At our first homestay they were under construction so we were shuttled off to the neighbor's house to sleep in the stilted home on bamboo floors. We had pads and huge thick blankets, and a long walk to the toilet. The "shower" which I could not sort out ended up being a tap near the floor, so I resorted- because the water was just icy- to soaping the essentials, ahem- and figuring that I'd do the whole thing at the next stop. Food was magnificent- a great variety of home made, much rice, vegetables, pork, chicken. The dogs are all very wary here, even the puppies, until you can catch one and cuddle them, and when they realize you're a petter, their tails go nuts and they can't lick you enough. Most would rather bite than allow you to touch, so I've learned to be very careful of them.
The terraced hills and sweet calm of the area is sometimes broken by someone's motorbike, or the loud music from a neighbor's stereo system. The first night the wife came in and proudly turned on the tv, which was irritating, because I had so badly wanted to escape just that kind of noise, and the silence was such a balm. However, Chi quite rightly pointed out that to these people, to be the only family in the village with a color tv was quite a statement of status. Sigh. This I understand fully, being a child of the fifties, of course. It's only after we've been so deeply invaded by technology that we want to return to some semblance of silence!
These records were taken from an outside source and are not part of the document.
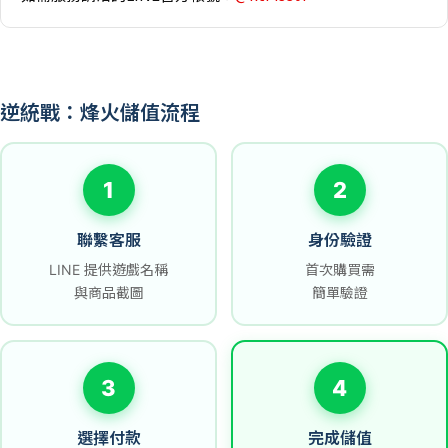
逆統戰：烽火儲值流程
1
2
聯繫客服
身份驗證
LINE 提供遊戲名稱
首次購買需
與商品截圖
簡單驗證
3
4
選擇付款
完成儲值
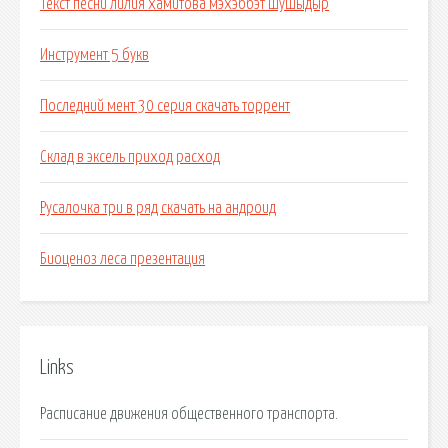
Текст песни лилия хамитова мэхэббэт шушыдыр
Инструмент 5 букв
Последний мент 30 серия скачать торрент
Склад в эксель приход расход
Русалочка три в ряд скачать на андроид
Биоценоз леса презентация
Links
Расписание движения общественного транспорта.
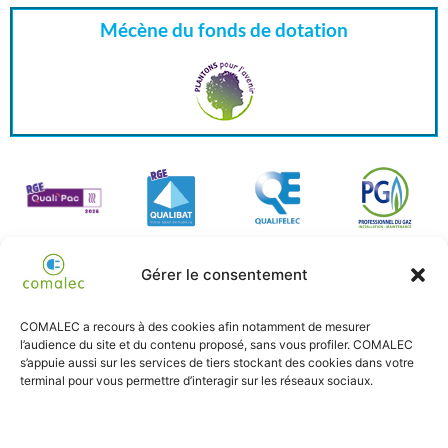
Mécène du fonds de dotation
Gérer le consentement
COMALEC a recours à des cookies afin notamment de mesurer
l’audience du site et du contenu proposé, sans vous profiler. COMALEC
s’appuie aussi sur les services de tiers stockant des cookies dans votre
terminal pour vous permettre d’interagir sur les réseaux sociaux.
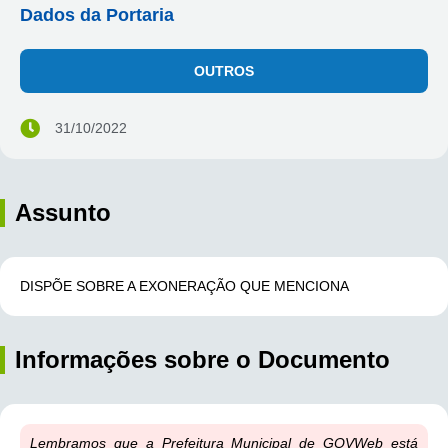
Dados da Portaria
OUTROS
31/10/2022
Assunto
DISPÕE SOBRE A EXONERAÇÃO QUE MENCIONA
Informações sobre o Documento
Lembramos que a Prefeitura Municipal de GOVWeb está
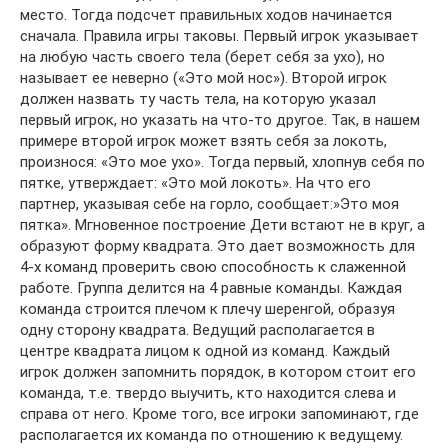
место. Тогда подсчет правильных ходов начинается
сначала. Правила игры таковы. Первый игрок указывает
на любую часть своего тела (берет себя за ухо), но
называет ее неверно («Это мой нос»). Второй игрок
должен назвать ту часть тела, на которую указал
первый игрок, но указать на что-то другое. Так, в нашем
примере второй игрок может взять себя за локоть,
произнося: «Это мое ухо». Тогда первый, хлопнув себя по
пятке, утверждает: «Это мой локоть». На что его
партнер, указывая себе на горло, сообщает:»Это моя
пятка». Мгновенное построение Дети встают не в круг, а
образуют форму квадрата. Это дает возможность для
4-х команд проверить свою способность к слаженной
работе. Группа делится на 4 равные команды. Каждая
команда строится плечом к плечу шеренгой, образуя
одну сторону квадрата. Ведущий располагается в
центре квадрата лицом к одной из команд. Каждый
игрок должен запомнить порядок, в котором стоит его
команда, т.е. твердо выучить, кто находится слева и
справа от него. Кроме того, все игроки запоминают, где
располагается их команда по отношению к ведущему.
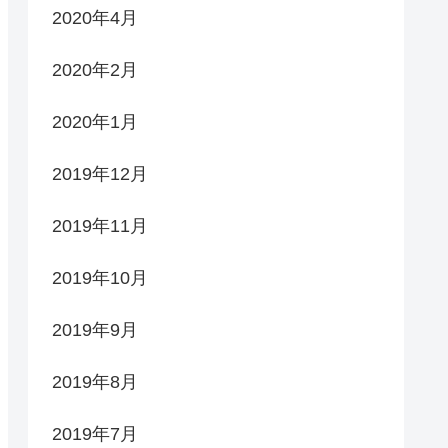
2020年4月
2020年2月
2020年1月
2019年12月
2019年11月
2019年10月
2019年9月
2019年8月
2019年7月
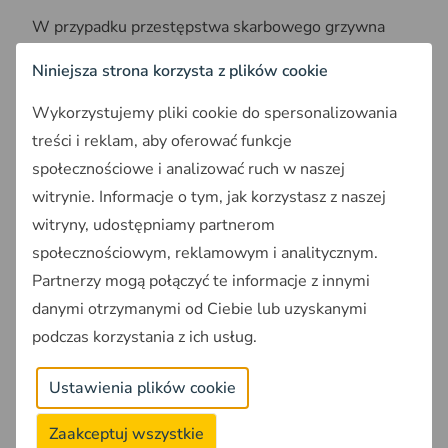
W przypadku przestępstwa skarbowego grzywna
wymierzana jest w systemie stawek dziennych. W
Niniejsza strona korzysta z plików cookie
2026 roku jedna stawka dzienna wynosi od
160,20
zł do 64 080 zł
, a sąd może orzec od 10 do 720
Wykorzystujemy pliki cookie do spersonalizowania
stawek dziennych. Oznacza to, że teoretycznie
treści i reklam, aby oferować funkcje
najwyższa możliwa kara może przekroczyć
46 mln zł
,
społecznościowe i analizować ruch w naszej
jednak w praktyce tak wysokie sankcje stosowane są
witrynie. Informacje o tym, jak korzystasz z naszej
wyłącznie w najpoważniejszych sprawach dotyczących
witryny, udostępniamy partnerom
dużych uszczupleń podatkowych.
społecznościowym, reklamowym i analitycznym.
Dodatkowo właściciel musi liczyć się z obowiązkiem
Partnerzy mogą połączyć te informacje z innymi
zapłaty zaległego podatku, odsetek za zwłokę oraz (w
danymi otrzymanymi od Ciebie lub uzyskanymi
szczególnych przypadkach) dodatkowymi sankcjami
podczas korzystania z ich usług.
wynikającymi z przepisów podatkowych.
Dodatkowe obciążenia finansowe
Ustawienia plików cookie
Wynajmujący ponosi obowiązek zapłaty:
Zaakceptuj wszystkie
The morning was cool, and a light mist lay on the mountains, which were nearly conical and pointed in this area. In the early hours the women in their cone hats set forth to continue their work on prepping the fields for the rice planting to come in April. The ducks and geese with their long necks fed in the waters and the dogs patrolled the clay roads. Out in these hills the roads are only just wide enough to accommodate one car or truck, and there is much beeping around corners because their bulk takes up all available space. Much of the traffic takes place through the rice paddies by foot, motorcyle and bike which is what we did the next day.
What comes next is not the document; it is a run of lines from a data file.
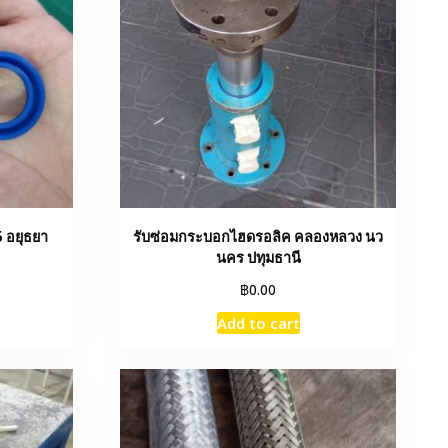
 อยุธยา
รับซ่อมกระบอกไฮดรอลิค คลองหลวง นว
นคร ปทุมธานี
฿
0.00
Add to cart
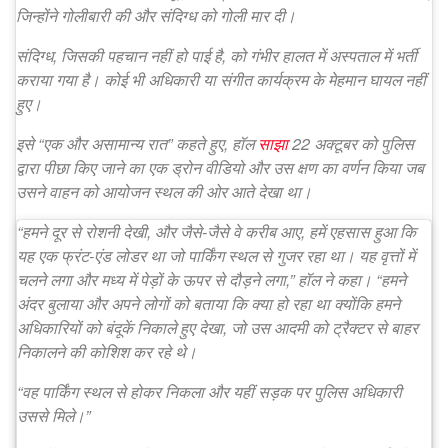
जिन्होंने गोलीबारी की और संदिग्ध को गोली मार दी।
संदिग्ध, जिसकी पहचान नहीं हो पाई है, को गंभीर हालत में अस्पताल में भर्ती
कराया गया है। कोई भी अधिकारी या संगीत कार्यक्रम के मेहमान घायल नहीं
हुए।
इसे “एक और असामान्य रात” कहते हुए, हॉल
साझा
22 अक्टूबर को पुलिस
द्वारा पीछा किए जाने का एक ड्रोन वीडियो और उस क्षण का वर्णन किया जब
उसने वाहन को आयोजन स्थल की ओर आते देखा था।
“हमने दूर से रोशनी देखी, और जैसे-जैसे वे करीब आए, हमें एहसास हुआ कि
यह एक फ्रंट-एंड लोडर था जो पार्किंग स्थल से गुजर रहा था। यह वृत्तों में
चलने लगा और मध्य में पेड़ों के ऊपर से दौड़ने लगा,” हॉल ने कहा। “हमने
अंदर बुलाया और अपने लोगों को बताया कि क्या हो रहा था क्योंकि हमने
अधिकारियों को बंदूकें निकाले हुए देखा, जो उस आदमी को ट्रैक्टर से बाहर
निकालने की कोशिश कर रहे थे।
“वह पार्किंग स्थल से होकर निकला और यहीं सड़क पर पुलिस अधिकारी
उससे मिले।”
Fully fed we took off by foot for a solid two hour hike in the morning, the sun behind the clouds to soften the heat and keep things easy on our heads. Despite the presence of many animals large and small there was little more than an organic smell- which indicates how carefully offal was used to fertilize the prolliferation of gardens. Dogs everywhere but not once did I smell dog poop. That fascinated me. The whole area was so clean smelling, and what I did smell was that wholesome smell of things growing.

Our hike took us alongside the irrigation ditches, through the paddies so that we could see the crops close up in their dormant stage. Everywhere people greeted us, tickled that they knew a few English words and we could practice our Vietnamese words. By this time I'd had a chance to negotiate prices on dudu (papaya) and buy a few things using my language and so far hadn't gotten myself arrested, no small feat yet, but there's still plenty of time. What I did find that the ability to pay two compliments to the homestay hosts: Vietnam is a beautiful country, and the Vietnamese are a beautiful people (two very simple phrases in fact) were extremely well received, and went a long way towards making us welcome. I flat forgot all my notes and I'm just lucky to be able to remember those.

More later, the troops are assembling three floors down.